Acquisition of a multi-collector mass spectrometer for the University of Wisconsin Rare Gas Gechronology Laboratory
University Of Wisconsin-Madison, Madison WI
Investigators
Abstract
0741794 Singer This award will fund a rare gas multi-collector mass spectrometer at the University of Wisconsin dedicated to improving the precision, accuracy, and capacity of 40Ar/39Ar dating applied to Quaternary problems. Development of a highly-calibrated 40Ar/39Ar-based geomagnetic instability timescale (GITS) that can be correlated within marine and continental sediments via magnetostratigraphy is among the primary objectives of the primary investigators (PI's) during the next decade. Precise 40Ar/39Ar dating of these materials demands ever increasing numbers of isotopic measurements, often on K-poor lavas, thereby challenging the best technology in most laboratories. One way to confront this issue involves using a new generation multi-collector mass spectrometer with ion counting electron multipliers. The potential impact on geochronology, particularly at the younger end of geologic time, is great. Not only are measurements using multi-collection more precise than is possible on a single collector instrument, but they can be done more than twice as rapidly on samples of less than half the size.
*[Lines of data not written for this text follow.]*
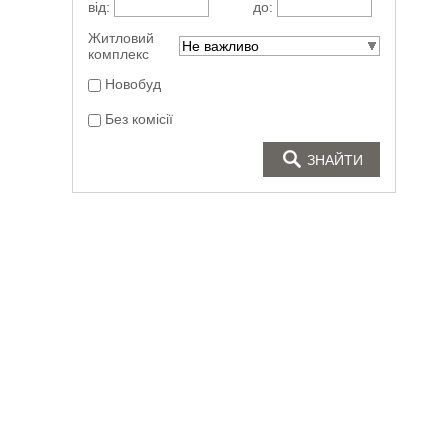
від:
до:
Житловий
Не важливо
комплекс
Новобуд
Без комісії
ЗНАЙТИ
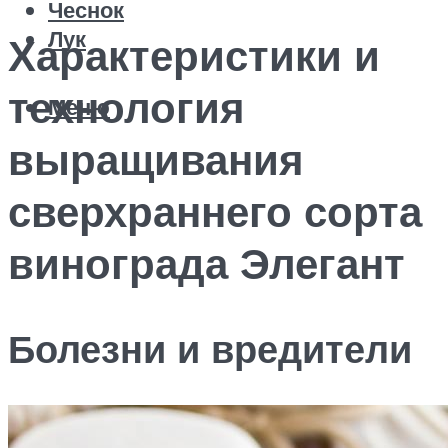
Чеснок
Лук
Характеристики и
технология
Меню
выращивания
сверхраннего сорта
винограда Элегант
Болезни и вредители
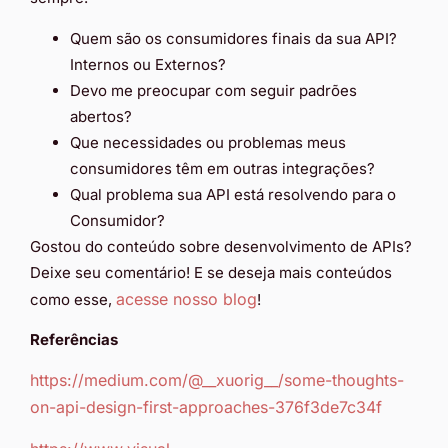
Quem são os consumidores finais da sua API?
Internos ou Externos?
Devo me preocupar com seguir padrões
abertos?
Que necessidades ou problemas meus
consumidores têm em outras integrações?
Qual problema sua API está resolvendo para o
Consumidor?
Gostou do conteúdo sobre desenvolvimento de APIs?
Deixe seu comentário! E se deseja mais conteúdos
acesse nosso blog
como esse,
!
Referências
https://medium.com/@__xuorig__/some-thoughts-
on-api-design-first-approaches-376f3de7c34f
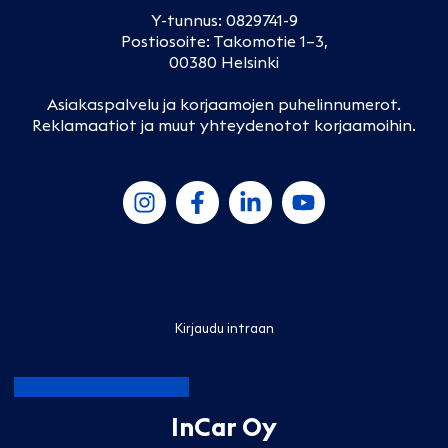
Y-tunnus: 0829741-9
Postiosoite: Takomotie 1–3,
00380 Helsinki
Asiakaspalvelu ja korjaamojen puhelinnumerot
.
Reklamaatiot ja muut yhteydenotot korjaamoihin
.
Kirjaudu intraan
InCar Oy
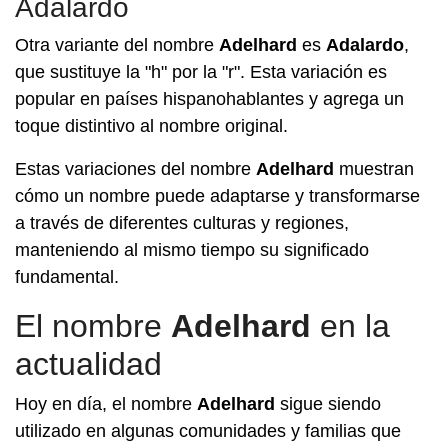
Adalardo
Otra variante del nombre
Adelhard
es
Adalardo
,
que sustituye la "h" por la "r". Esta variación es
popular en países hispanohablantes y agrega un
toque distintivo al nombre original.
Estas variaciones del nombre
Adelhard
muestran
cómo un nombre puede adaptarse y transformarse
a través de diferentes culturas y regiones,
manteniendo al mismo tiempo su significado
fundamental.
El nombre
Adelhard
en la
actualidad
Hoy en día, el nombre
Adelhard
sigue siendo
utilizado en algunas comunidades y familias que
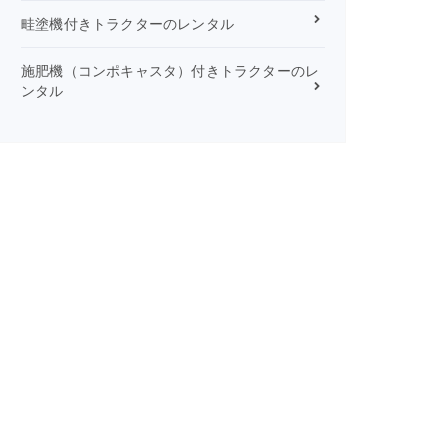
畦塗機付きトラクターのレンタル
施肥機（コンポキャスタ）付きトラクターのレ
ンタル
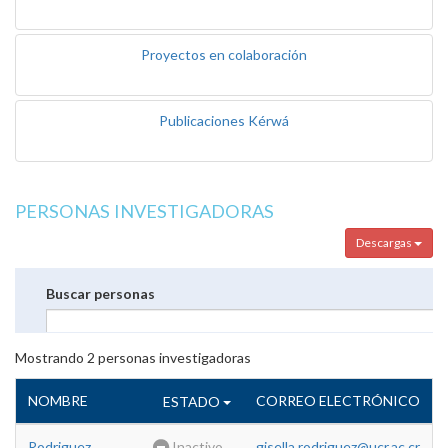
Proyectos en colaboración
Publicaciones Kérwá
PERSONAS INVESTIGADORAS
Descargas
Buscar personas
Mostrando
2
personas investigadoras
NOMBRE
CORREO ELECTRÓNICO
ESTADO
Rodriguez
Inactivo
gisella.rodriguez@ucr.ac.cr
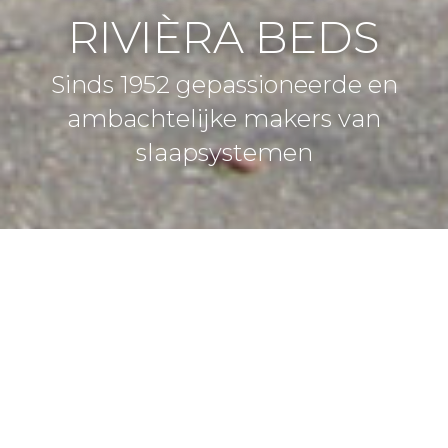
RIVIÈRA BEDS
Sinds 1952 gepassioneerde en
ambachtelijke makers van
slaapsystemen
WERKEN BIJ RIVIÈRA
Rivièra Beds is een Nederlands familiebedrijf dat sinds 1952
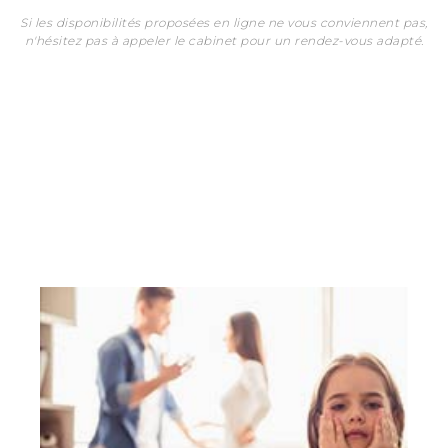
Si les disponibilités proposées en ligne ne vous conviennent pas,
n'hésitez pas à appeler le cabinet pour un rendez-vous adapté.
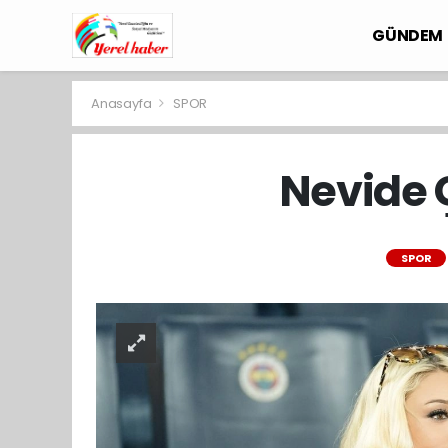
GÜNDEM
Anasayfa
SPOR
Nevide 
SPOR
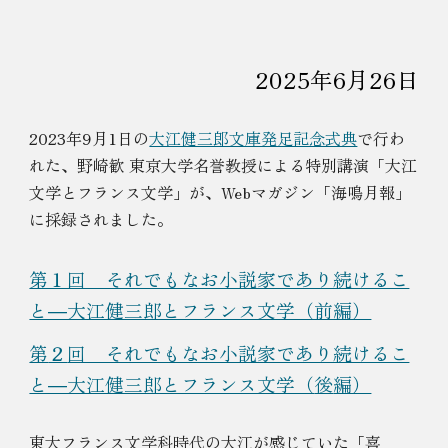
2025年
6
月
26
日
202
3
年
9
月1日
の
大江健三郎文庫発足記念式典
で行わ
れた、
野崎歓 東京大学名誉教授
による特別講演「大江
文学とフランス文学」が、Webマガジン「海鳴月報」
に採録されました。
第１回 それでもなお小説家であり続けるこ
と―大江健三郎とフランス文学（前編）
第
２
回 それでもなお小説家であり続けるこ
と―大江健三郎とフランス文学（
後
編）
東大フランス文学科時代の大江が感じていた「喜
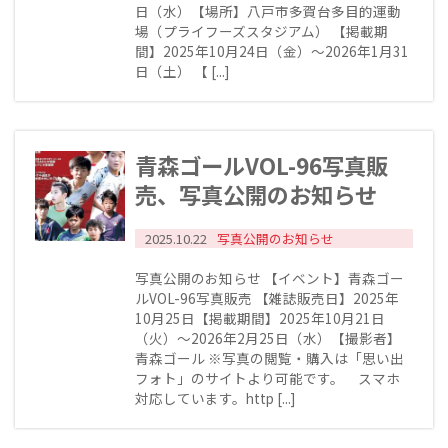
日（水）【場所】八戸市多賀台多目的運動
場（プライフーズスタジアム） 【掲載期
間】2025年10月24日（金）～2026年1月31
日（土） 【 [...]
青森ゴールVOL-96写真販
売、写真公開のお知らせ
2025.10.22
写真公開のお知らせ
写真公開のお知らせ 【イベント】青森ゴー
ルVOL-96写真販売 【雑誌販売日】2025年
10月25日【掲載期間】2025年10月21日
（火）～2026年2月25日（水）【撮影者】
青森ゴール ※写真の閲覧・購入は「思い出
フォト」のサイトより可能です。 スマホ
対応しています。http [...]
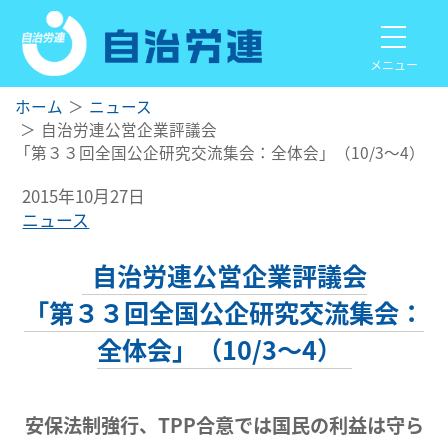
メニュー
ホーム
ニュース
自治労連公営企業評議会
「第３３回全国公企研究交流集会：全体会」（10/3～4）
2015年10月27日
ニュース
自治労連公営企業評議会
「第３３回全国公企研究交流集会：
全体会」（10/3～4）
安保法制強行、
TPP
合意では
国民の利益は守ら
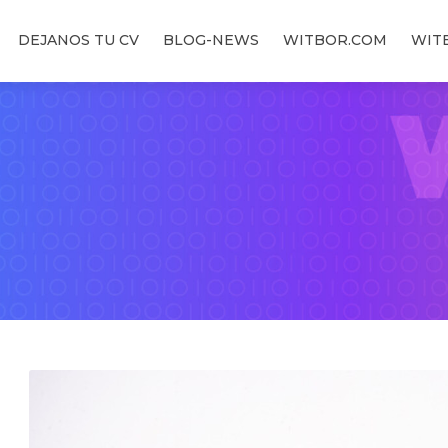
DEJANOS TU CV
BLOG-NEWS
WITBOR.COM
WIT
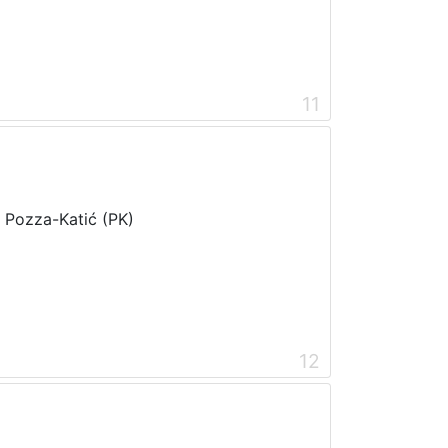
11
i Pozza-Katić (PK)
12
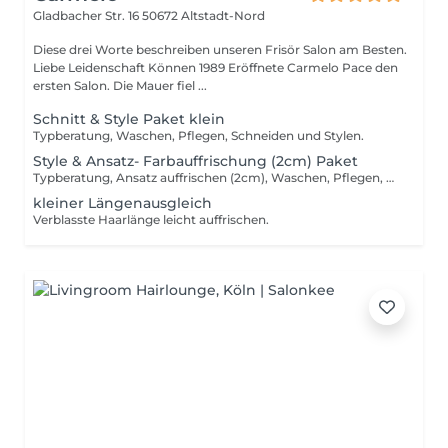
Gladbacher Str. 16
50672 Altstadt-Nord
Diese drei Worte beschreiben unseren Frisör Salon am Besten.
Liebe Leidenschaft Können 1989 Eröffnete Carmelo Pace den
ersten Salon. Die Mauer fiel ...
Schnitt & Style Paket klein
Typberatung, Waschen, Pflegen, Schneiden und Stylen.
Style & Ansatz- Farbauffrischung (2cm) Paket
Typberatung, Ansatz auffrischen (2cm), Waschen, Pflegen, Aminoplex, und Stylen
kleiner Längenausgleich
Verblasste Haarlänge leicht auffrischen.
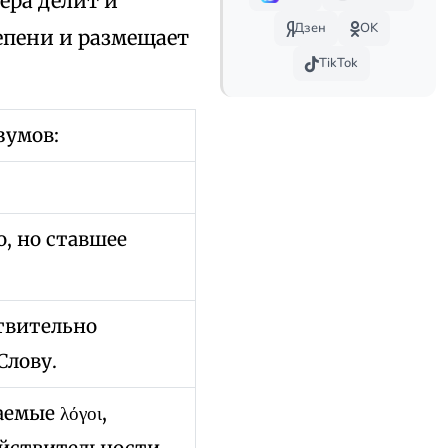
ера делит и
Дзен
OK
епени и размещает
TikTok
зумов:
о, но ставшее
ствительно
Слову.
емые λόγοι,
ействительности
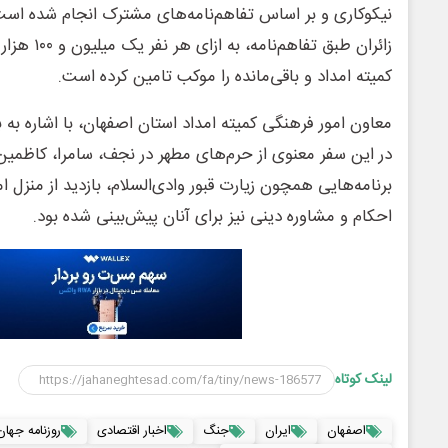
نیکوکاری و بر اساس تفاهم‌نامه‌های مشترک انجام شده است
کمیته امداد و باقی‌مانده را موکب تامین کرده است.
معاون امور فرهنگی کمیته امداد استان اصفهان، با اشاره به ب
در این سفر معنوی از حرم‌های مطهر در نجف، سامرا، کاظمین و
برنامه‌هایی همچون زیارت قبور وادی‌السلام، بازدید از منزل
احکام و مشاوره دینی نیز برای آنان پیش‌بینی شده بود.
لینک کوتاه
اصفهان
ایران
جنگ
اخبار اقتصادی
روزنامه جهان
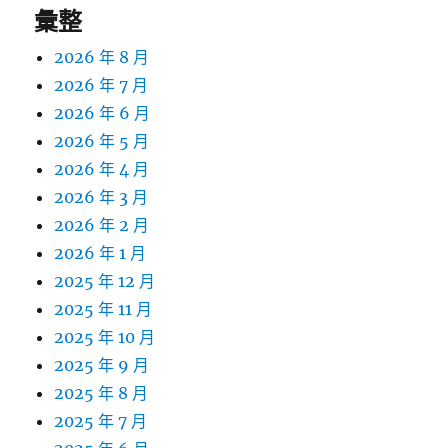
彙整
2026 年 8 月
2026 年 7 月
2026 年 6 月
2026 年 5 月
2026 年 4 月
2026 年 3 月
2026 年 2 月
2026 年 1 月
2025 年 12 月
2025 年 11 月
2025 年 10 月
2025 年 9 月
2025 年 8 月
2025 年 7 月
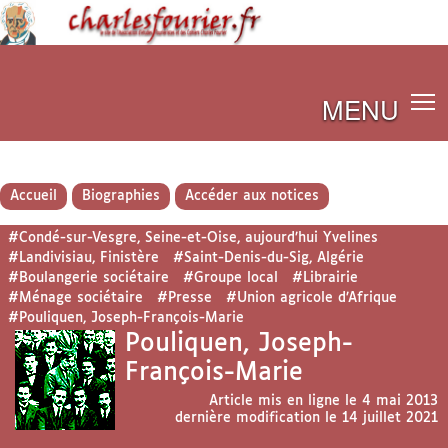
MENU
Accueil
Biographies
Accéder aux notices
#Condé-sur-Vesgre, Seine-et-Oise, aujourd’hui Yvelines
#Landivisiau, Finistère
#Saint-Denis-du-Sig, Algérie
#Boulangerie sociétaire
#Groupe local
#Librairie
#Ménage sociétaire
#Presse
#Union agricole d’Afrique
#Pouliquen, Joseph-François-Marie
Pouliquen, Joseph-
François-Marie
Article mis en ligne le
4 mai 2013
dernière modification le 14 juillet 2021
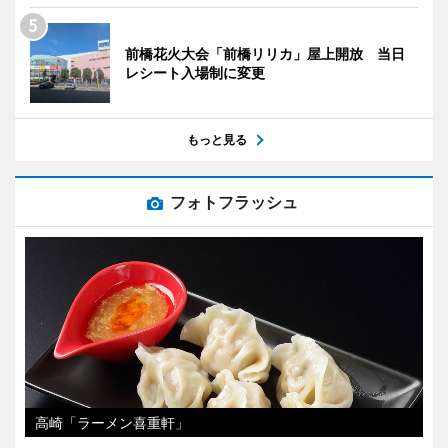
前橋花火大会「前橋リリカ」屋上開放 当日
レシート入場制に変更
もっと見る
フォトフラッシュ
高崎「ラーメン喜重軒」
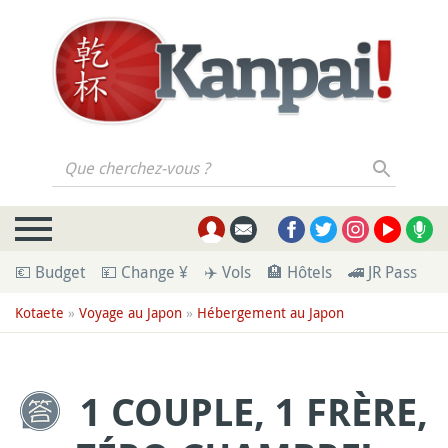
Que cherchez-vous ?
💶 Budget
💴 Change ¥
✈️ Vols
🏨 Hôtels
🚄 JR Pass
🪪
Kotaete
»
Voyage au Japon
»
Hébergement au Japon
1 COUPLE, 1 FRÈRE,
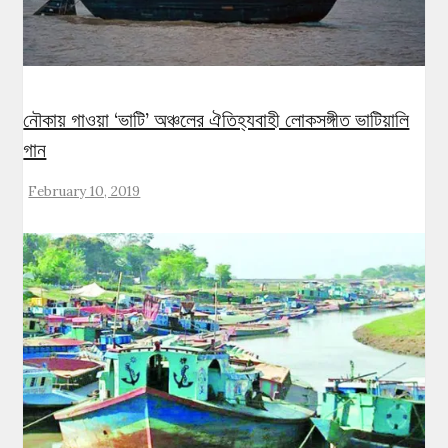
নৌকায় গাওয়া ‘ভাটি’ অঞ্চলের ঐতিহ্যবাহী লোকসঙ্গীত ভাটিয়ালি
গান
February 10, 2019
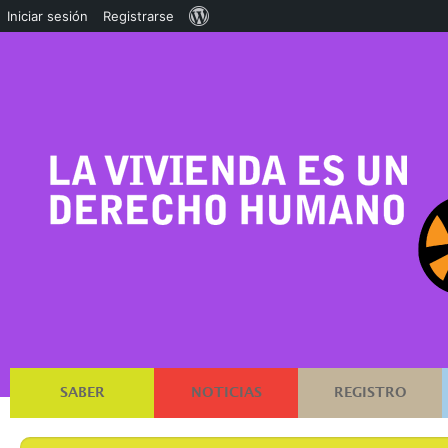
Acerca
Iniciar sesión
Registrarse
de
WordPress
SABER
NOTICIAS
REGISTRO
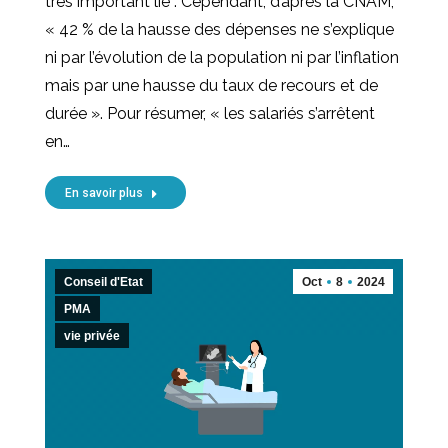
très important lié : Cependant, d’après la CNAM,
« 42 % de la hausse des dépenses ne s’explique
ni par l’évolution de la population ni par l’inflation
mais par une hausse du taux de recours et de
durée ». Pour résumer, « les salariés s’arrêtent
en…
En savoir plus
Conseil d'Etat
Oct
8
2024
PMA
vie privée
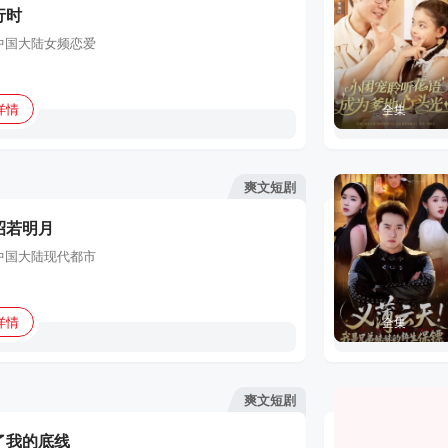
行时
中国大陆
女频恋爱
详情
全集
爽文短剧
昭若明月
中国大陆
现代都市
详情
全集
爽文短剧
了我的底线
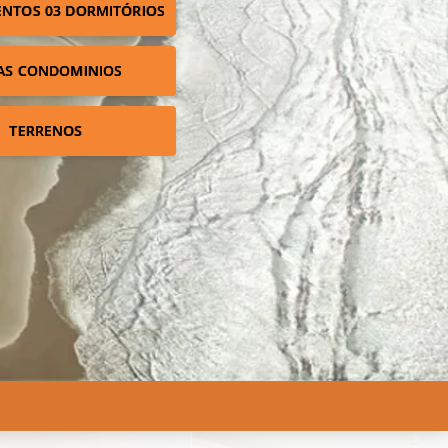
NTOS 03 DORMITÓRIOS
AS CONDOMINIOS
TERRENOS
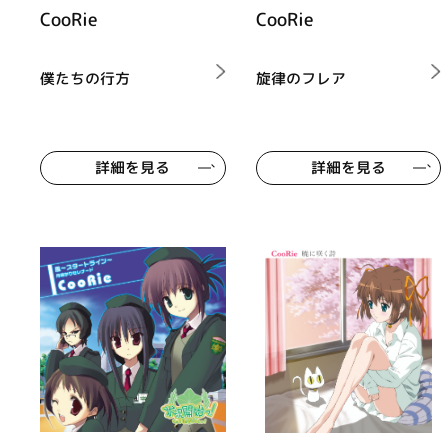
CooRie
CooRie
僕たちの行方
旋律のフレア
詳細を見る
詳細を見る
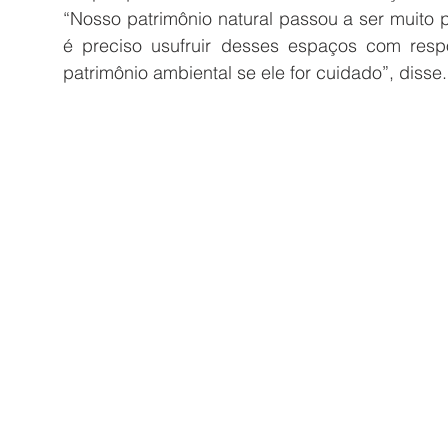
“Nosso patrimônio natural passou a ser muito 
é preciso usufruir desses espaços com resp
patrimônio ambiental se ele for cuidado”, disse.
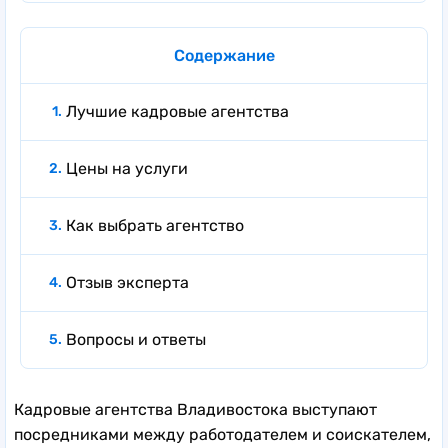
Содержание
Лучшие кадровые агентства
Цены на услуги
Как выбрать агентство
Отзыв эксперта
Вопросы и ответы
Кадровые агентства Владивостока выступают
посредниками между работодателем и соискателем,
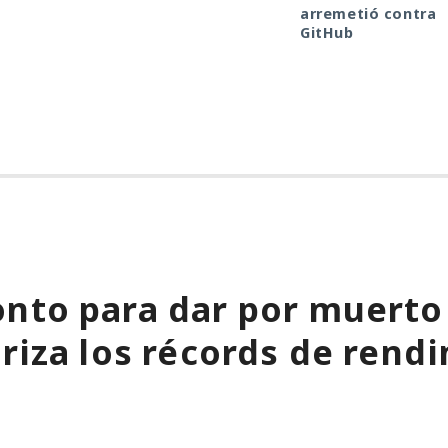
arremetió contra
GitHub
nto para dar por muerto a
riza los récords de rend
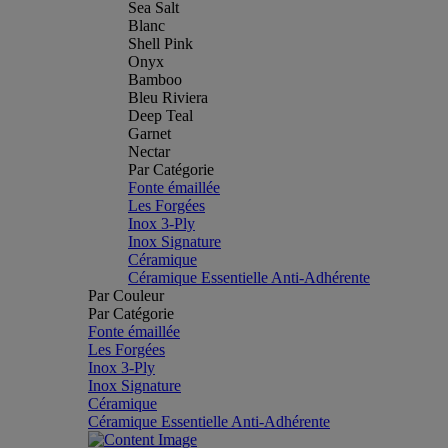
Sea Salt
Blanc
Shell Pink
Onyx
Bamboo
Bleu Riviera
Deep Teal
Garnet
Nectar
Par Catégorie
Fonte émaillée
Les Forgées
Inox 3-Ply
Inox Signature
Céramique
Céramique Essentielle Anti-Adhérente
Par Couleur
Par Catégorie
Fonte émaillée
Les Forgées
Inox 3-Ply
Inox Signature
Céramique
Céramique Essentielle Anti-Adhérente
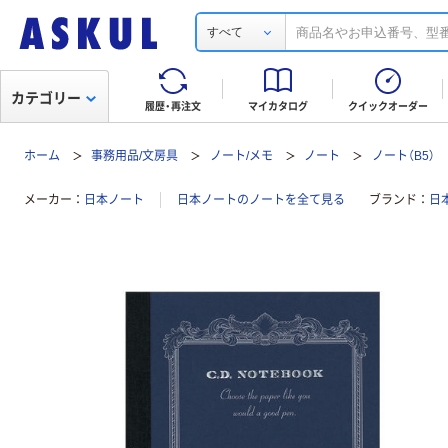
すべて
カテゴリー
履歴・再注文
マイカタログ
クイックオーダー
ホーム
事務用品/文房具
ノート/メモ
ノート
ノート（B5）
メーカー
日本ノート
日本ノートのノートを全て見る
ブランド
日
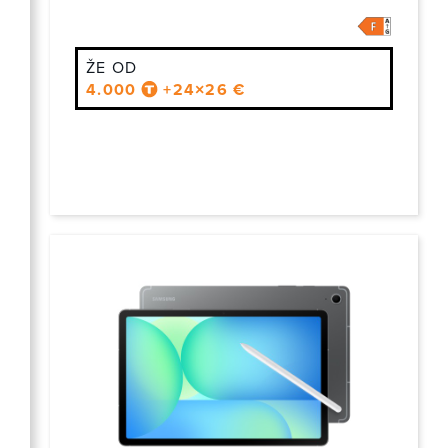
ŽE OD
4.000
+24×26 €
The Rare Gas Geochronology Laboratory has established a tradition of making its technology available to the wider Earth Science community. This includes multidisciplinary research supported by a diverse group of NSF Divisions, including Earth Sciences (EAR), Ocean Sciences (OCE), Antarctic (ANT), and Environmental Biology (DEB). Thus far, twenty-two students at the undergraduate, graduate and post-doctoral levels from UW-Madison and ten other institutions have trained with the PI's. The PI's plan to continue this educational commitment by participating in the EARTHTIME network as a national "geochronology node" where paleontologists, stratigraphers, and students from diverse backgrounds will be welcome to work in the laboratory and gain a first-hand appreciation of the methods and technology employed to determine precise ages. EARTHTIME also involves an aggressive campaign to increase the general public's awareness of the importance of geochronology.